II. You shall laugh on a daily basis.
VII. You shall turn off your technology.
VIII. You shall be spontaneous.
X. You shall learn what is ‘enough’.
Ririan, 2007-04-05

An interesting list of commandments as only no liars could ever compile. A liar, though, cannot resist to add: For to lead a simple life You shall simplify simplification!

Sure, we “believe that all this could very well be wrong” (Siona van Dijk).

Having found the eyes, I’ll now go and look for roots.

But before I gonna move on, one more advice from yours truly rattus rattus: Answer for yourself what advice means to you.

Dreamers don’t lie

May 11th, 2007
Mercutio: Why, may one ask?
Romeo: I dreamt a dream to-night.
Mercutio: And so did I.
Romeo: Well, what was yours?
Mercutio: That dreamers often lie.
Romeo: In bed asleep, while they do dream things true.

William Shakespeare: Romeo and Juliet

We liars dream of dreams.
And we dream of no dreams.
We dream of the dreamless state of mind.
We dream of pursuing our dreams.
We dream of dreams to come true.

We dreamers often lie.

Ignorance of nonsense

May 9th, 2007

Not ignorance, but ignorance of ignorance is the death of knowledge.
Alfred North Whitehead

If only nonsense would not make so much sense.

No fuss over ignorance

April 24th, 2007

Samuel Butler is often said to have said

Science, after all, is only an expression for our ignorance of our own ignorance.
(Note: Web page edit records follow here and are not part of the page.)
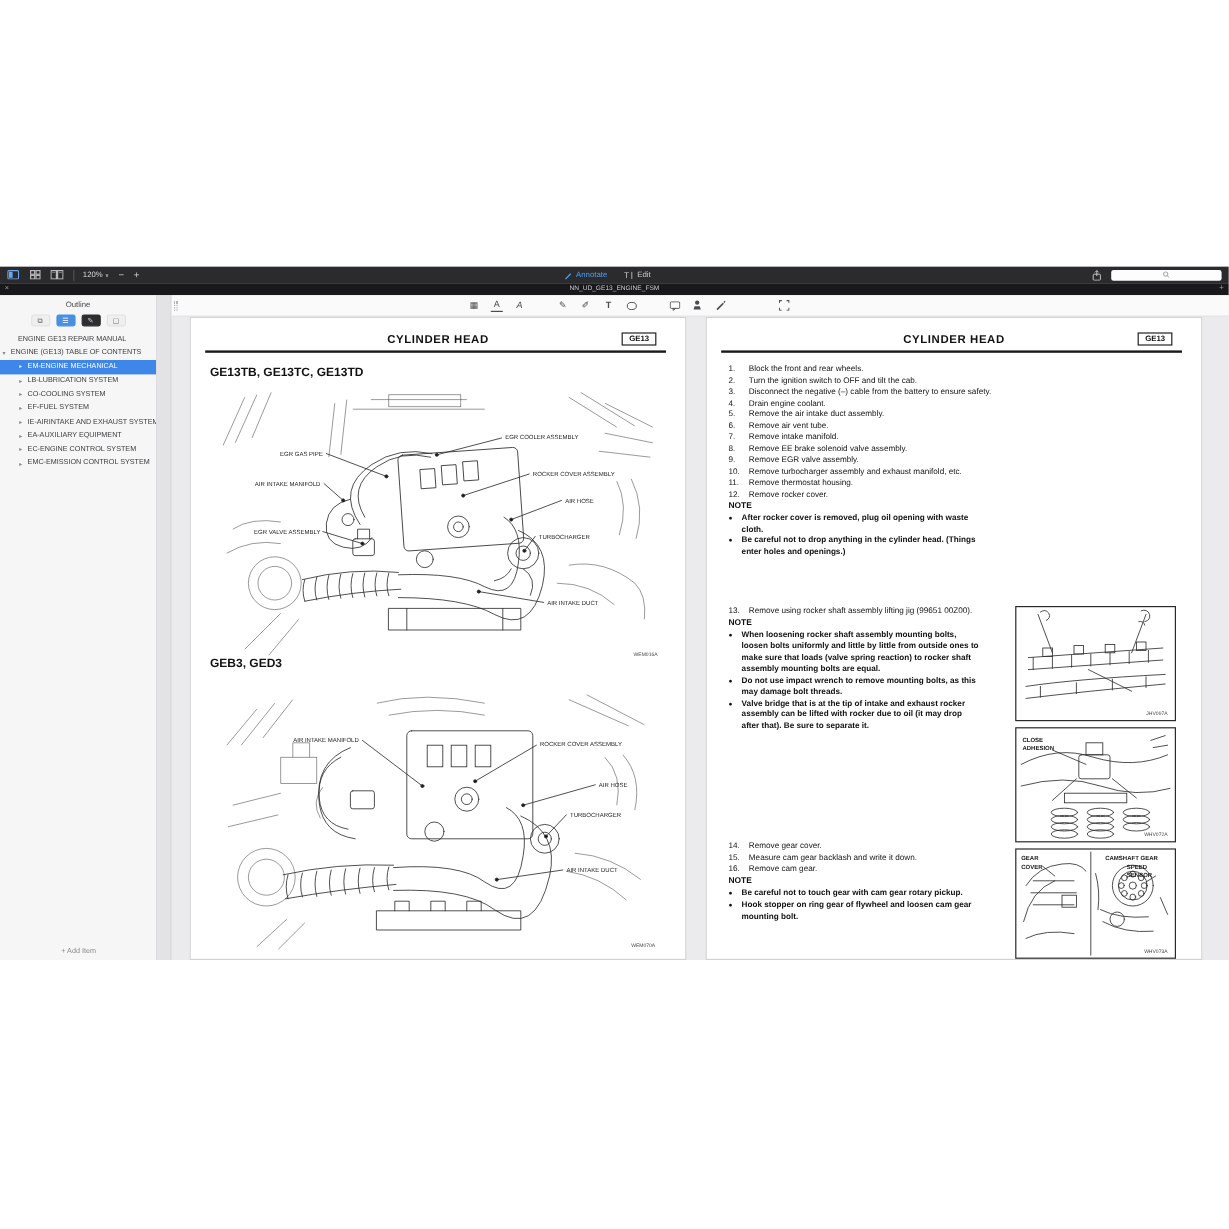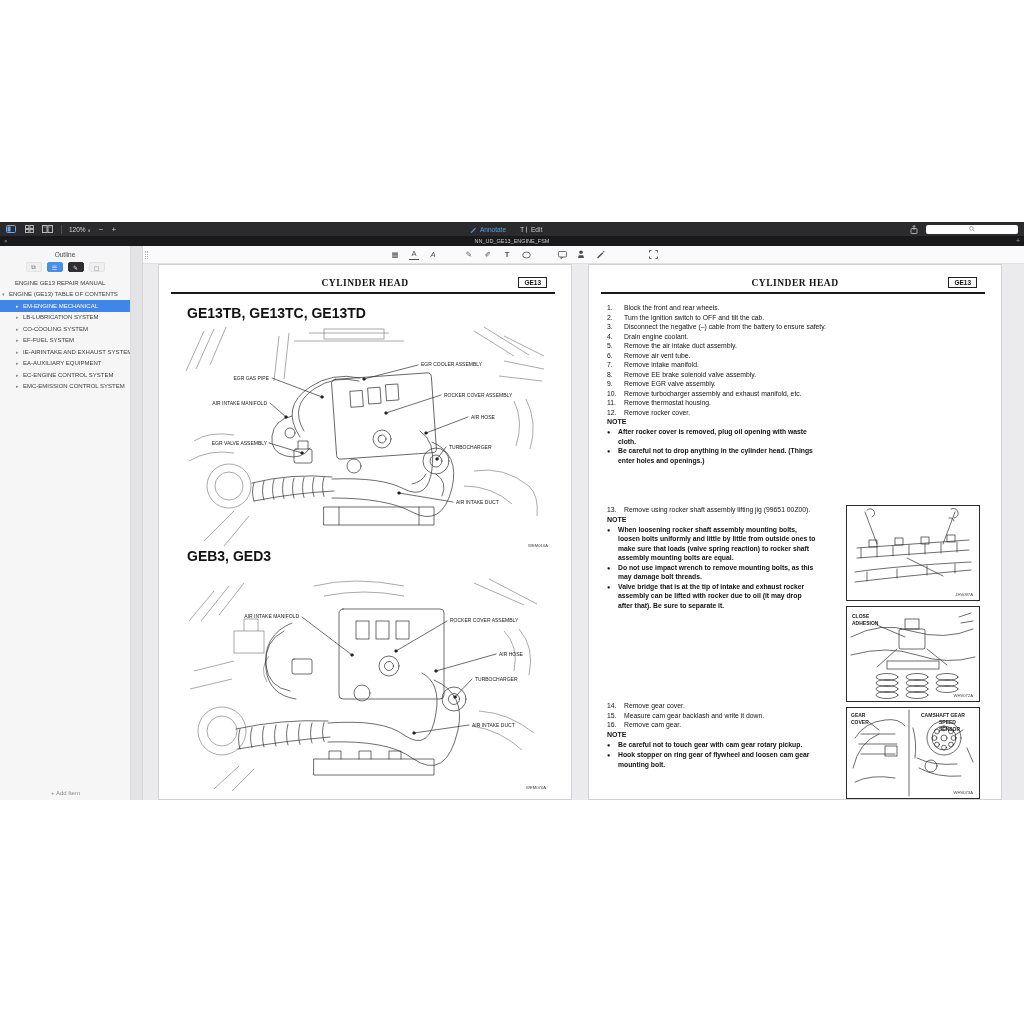--- a/index.html
+++ b/index.html
@@ -49,24 +49,24 @@
   .anno-ic { font-size:7.5px; line-height:1; cursor:pointer; display:flex; align-items:center; justify-content:center; width:10px; height:10px; }
   .anno-gap { width:8px; }
   .ic-underA { border-bottom:1.5px solid #4c4c4f; padding-bottom:0.5px; }
   .ic-italA { font-style:italic; }
 
   
   .doc { position:absolute; top:42px; left:143px; width:881px; height:536px; background:#ebebed; }
   .page { position:absolute; top:0; background:#ffffff; border:1px solid #d2d2d4; height:536px; width:414px; }
   .page-left { left:15px; }
   .page-right { left:445px; }
-  .pg-header { position:absolute; top:13px; left:0; width:100%; text-align:center; font-family:Liberation Serif, serif; font-weight:bold; font-size:9.5px; letter-spacing:0.5px; color:#111; }
+  .pg-header { position:absolute; top:13px; left:0; width:100%; text-align:center; font-family:Liberation Sans, sans-serif; font-weight:bold; font-size:9.5px; letter-spacing:0.5px; color:#111; }
   .pg-badge { position:absolute; top:12px; right:24px; border:1px solid #222; padding:1px 5px; font-size:6.5px; font-weight:bold; color:#111; background:#fff; }
   .pg-rule { position:absolute; top:27px; left:12px; right:16px; height:1.5px; background:#1a1a1a; }
-  .sec-title { position:absolute; left:16px; font-size:14px; font-weight:bold; color:#111;margin-left:12px; }
+  .sec-title { position:absolute; left:16px; font-size:10px; font-weight:bold; color:#111; }
   .fig-label { font-size:5px; fill:#1a1a1a; }
   .fig-code { font-size:4.2px; fill:#444; }
   svg text { font-family:"Liberation Sans", sans-serif; }
   .art { stroke:#2e2e2e; fill:none; stroke-width:0.7; stroke-linecap:round; }
   .art2 { stroke:#555; fill:none; stroke-width:0.5; }
   .dot { fill:#1a1a1a; }
 
   
   .steps { position:absolute; left:18px; top:38px; }
   .step { display:flex; font-size:6.8px; line-height:9.5px; color:#141414; }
which he might have never said. Anyway, I think that it might be hard to accurately cite this quote for anyone who actually read Samuel Butler’s note-books. But then, maybe he never wanted us to be that precise at all.

Knowledge (…) is based ultimately upon ignorance. To get knowledge out of ignorance seems almost as hopeless a task as to get something out of any number of nothings, but this in practice is what we have to do and the less fuss we make over it the better.